### [PROBLEM TO SOLVE]
Retype, word for word, the lines from the first line of the entries through the line that holds "thumb mcp: (925, 964)"; leave out the pictures.

DATA LISTING Start Marker

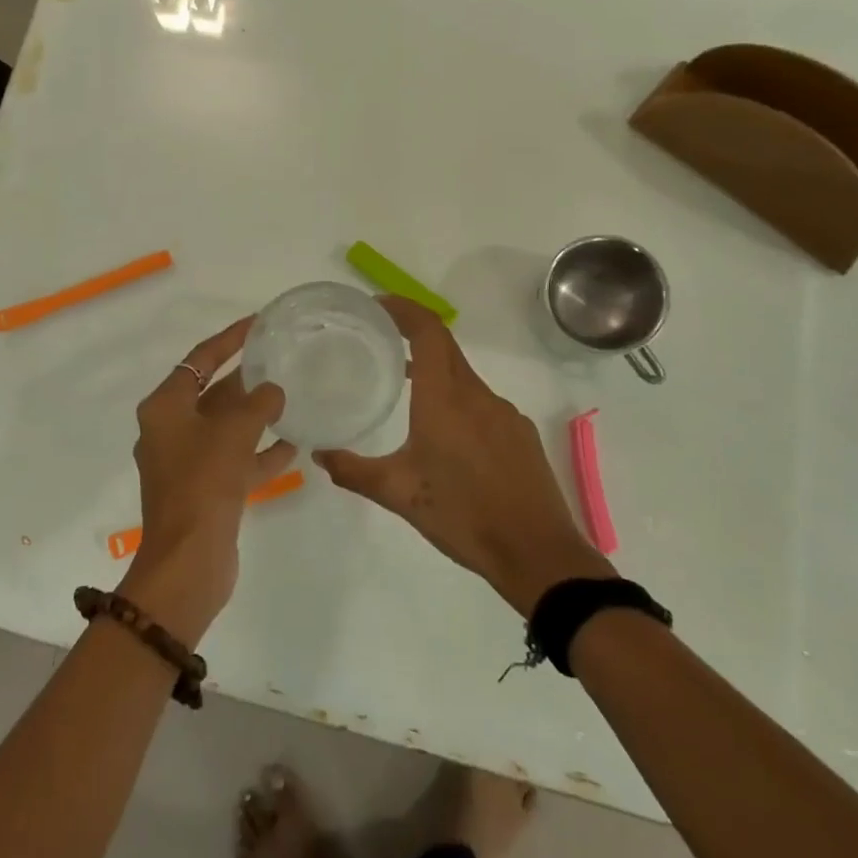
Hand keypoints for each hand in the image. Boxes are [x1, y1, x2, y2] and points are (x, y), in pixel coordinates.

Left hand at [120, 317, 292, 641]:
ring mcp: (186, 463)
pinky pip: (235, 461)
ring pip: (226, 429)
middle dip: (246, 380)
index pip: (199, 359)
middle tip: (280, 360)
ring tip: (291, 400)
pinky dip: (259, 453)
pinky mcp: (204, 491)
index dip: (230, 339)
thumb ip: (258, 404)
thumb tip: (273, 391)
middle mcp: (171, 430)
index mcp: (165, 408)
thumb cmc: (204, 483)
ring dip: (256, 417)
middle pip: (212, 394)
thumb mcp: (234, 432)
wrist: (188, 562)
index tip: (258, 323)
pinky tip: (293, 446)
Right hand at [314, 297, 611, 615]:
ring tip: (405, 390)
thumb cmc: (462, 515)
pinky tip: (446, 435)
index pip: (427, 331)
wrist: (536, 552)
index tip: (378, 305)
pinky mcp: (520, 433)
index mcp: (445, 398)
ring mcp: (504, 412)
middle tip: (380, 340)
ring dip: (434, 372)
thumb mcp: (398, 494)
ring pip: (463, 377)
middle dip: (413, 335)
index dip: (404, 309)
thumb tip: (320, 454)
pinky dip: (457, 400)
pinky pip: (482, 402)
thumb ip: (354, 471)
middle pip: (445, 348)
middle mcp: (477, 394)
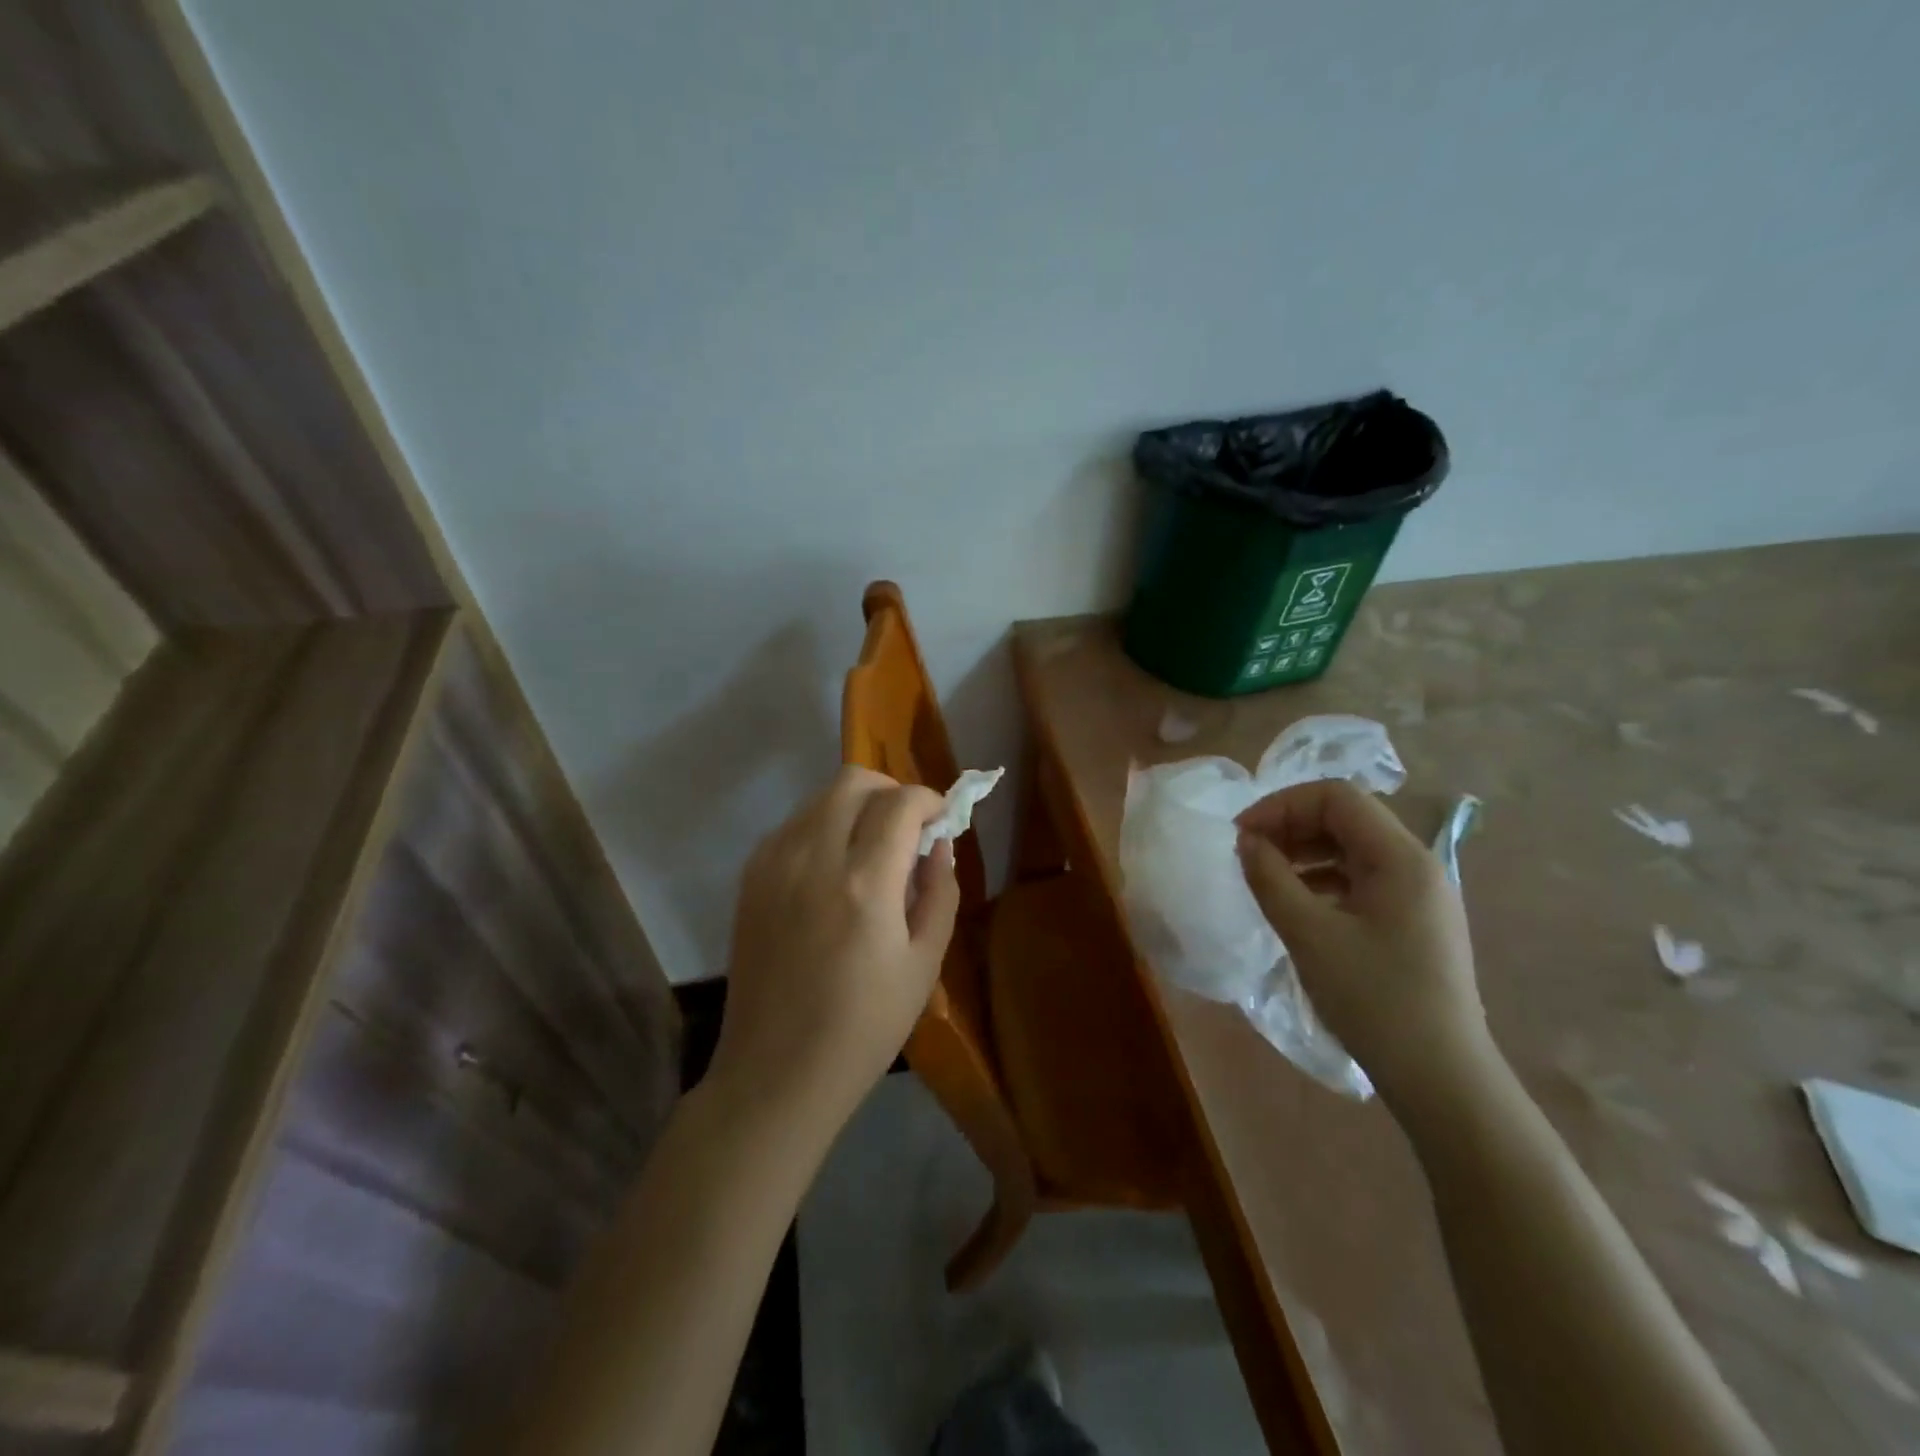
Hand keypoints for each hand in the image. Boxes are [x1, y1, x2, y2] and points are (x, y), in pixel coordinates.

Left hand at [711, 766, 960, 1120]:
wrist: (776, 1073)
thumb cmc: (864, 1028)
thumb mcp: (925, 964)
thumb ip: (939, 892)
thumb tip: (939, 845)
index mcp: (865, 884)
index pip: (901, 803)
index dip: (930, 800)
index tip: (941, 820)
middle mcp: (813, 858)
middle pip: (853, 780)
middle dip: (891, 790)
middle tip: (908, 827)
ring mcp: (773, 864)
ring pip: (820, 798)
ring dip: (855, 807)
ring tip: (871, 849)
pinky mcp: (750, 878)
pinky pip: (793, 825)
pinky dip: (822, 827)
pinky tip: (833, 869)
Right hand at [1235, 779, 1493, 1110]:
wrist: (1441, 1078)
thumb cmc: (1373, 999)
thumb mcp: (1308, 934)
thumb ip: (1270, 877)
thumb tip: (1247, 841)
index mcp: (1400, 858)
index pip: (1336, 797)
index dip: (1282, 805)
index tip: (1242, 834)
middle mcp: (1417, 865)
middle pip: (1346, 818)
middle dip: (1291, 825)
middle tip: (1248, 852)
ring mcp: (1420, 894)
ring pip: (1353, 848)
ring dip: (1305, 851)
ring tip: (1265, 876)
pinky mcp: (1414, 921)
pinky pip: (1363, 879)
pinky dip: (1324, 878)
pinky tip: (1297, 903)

DATA LISTING End Marker

### [EXERCISE RESULT]
Hand keypoints for each hand in the image. Boxes are [x1, y1, x2, y2] and points are (x, y), in pixel coordinates.

Left hand at [120, 317, 292, 641]:
ring mcp: (186, 463)
pinky pip: (235, 461)
ring pip: (226, 429)
middle dip: (246, 380)
index pip: (199, 359)
middle tip: (280, 360)
ring tip: (291, 400)
pinky dip: (259, 453)
pinky mcp: (204, 491)
index dip: (230, 339)
thumb ip: (258, 404)
thumb tip: (273, 391)
middle mcp: (171, 430)
index mcp: (165, 408)
thumb cmc: (204, 483)
ring dip: (256, 417)
middle pip: (212, 394)
thumb mcp: (234, 432)
wrist: (188, 562)
index tip: (258, 323)
pinky tip: (293, 446)
Right hand at [314, 297, 611, 615]:
ring tip: (405, 390)
thumb cmc: (462, 515)
pinky tip: (446, 435)
index pip: (427, 331)
wrist: (536, 552)
index tip: (378, 305)
pinky mcp: (520, 433)
index mcp: (445, 398)
ring mcp: (504, 412)
middle tip: (380, 340)
ring dip: (434, 372)
thumb mcp: (398, 494)
ring pip: (463, 377)
middle dip: (413, 335)
index dip: (404, 309)
thumb tip: (320, 454)
pinky dip: (457, 400)
pinky pip: (482, 402)
thumb ip: (354, 471)
middle pip: (445, 348)
middle mcp: (477, 394)
Hand keypoints for each hand in the image. Boxes are [x1, y1, x2, y2] and points are (x, y), in pixel coordinates.

Left hand at [711, 766, 960, 1120]:
wrist: (776, 1073)
thumb cmc: (864, 1028)
thumb mcp: (925, 964)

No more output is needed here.